WORK INSTRUCTIONS:
What is needed is an exact reproduction of the lines from the one that contains "f_number: 4.5" through the end of the data, both included and nothing else, with pictures omitted.

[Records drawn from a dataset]
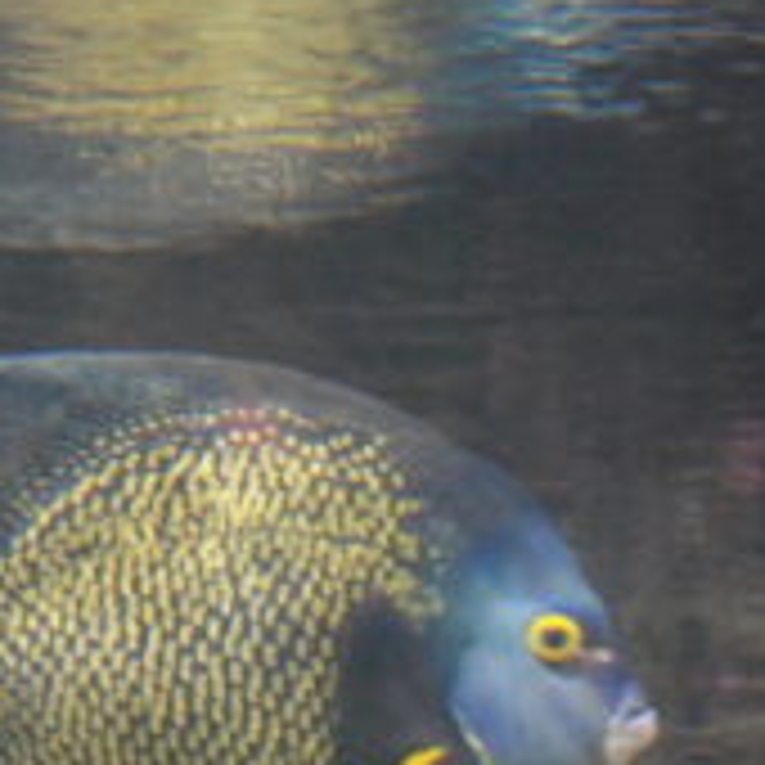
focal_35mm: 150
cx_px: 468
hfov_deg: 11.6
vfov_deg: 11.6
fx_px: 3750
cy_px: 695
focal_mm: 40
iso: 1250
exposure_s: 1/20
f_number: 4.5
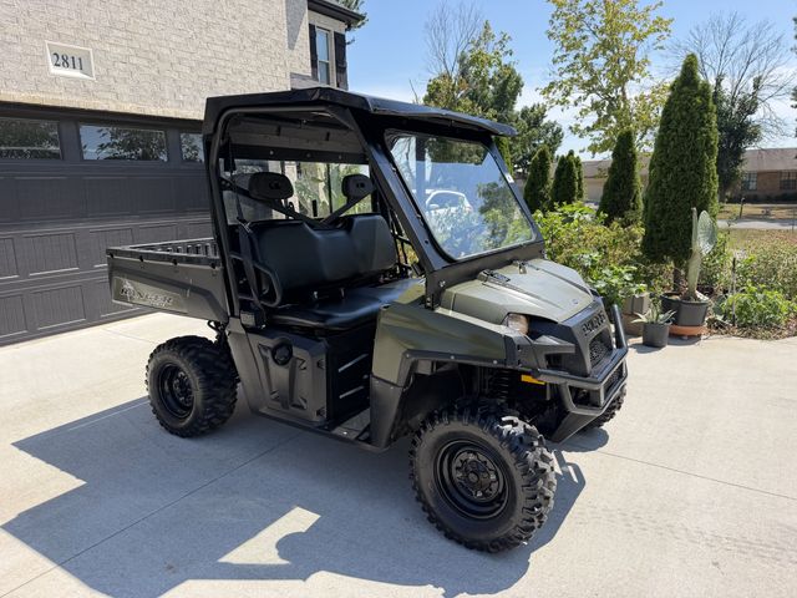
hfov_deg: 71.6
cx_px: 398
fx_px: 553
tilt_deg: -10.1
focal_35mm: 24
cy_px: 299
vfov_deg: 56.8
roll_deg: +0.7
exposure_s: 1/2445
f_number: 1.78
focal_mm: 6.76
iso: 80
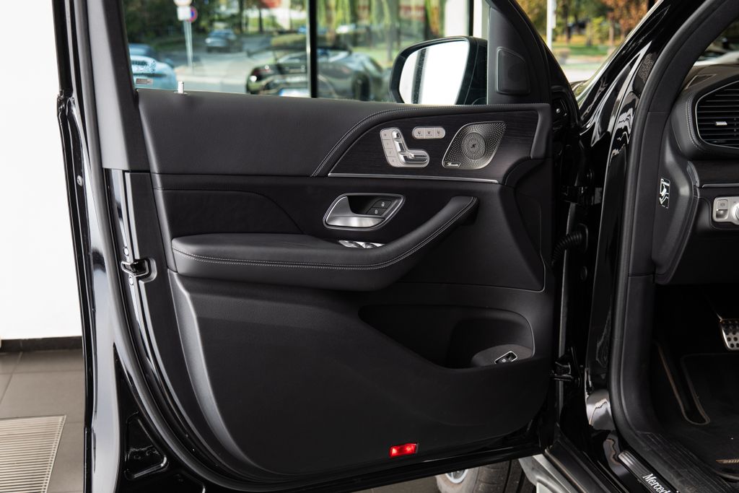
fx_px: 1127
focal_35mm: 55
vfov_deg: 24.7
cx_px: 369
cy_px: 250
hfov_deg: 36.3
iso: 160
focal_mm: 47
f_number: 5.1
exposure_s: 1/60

ANSWER BOX:
f_number: 4.5
hfov_deg: 71.6
cx_px: 398
fx_px: 553
tilt_deg: -10.1
focal_35mm: 24
cy_px: 299
vfov_deg: 56.8
roll_deg: +0.7
exposure_s: 1/2445
f_number: 1.78
focal_mm: 6.76
iso: 80
fx_px: 1127
focal_35mm: 55
vfov_deg: 24.7
cx_px: 369
cy_px: 250
hfov_deg: 36.3
iso: 160
focal_mm: 47
f_number: 5.1
exposure_s: 1/60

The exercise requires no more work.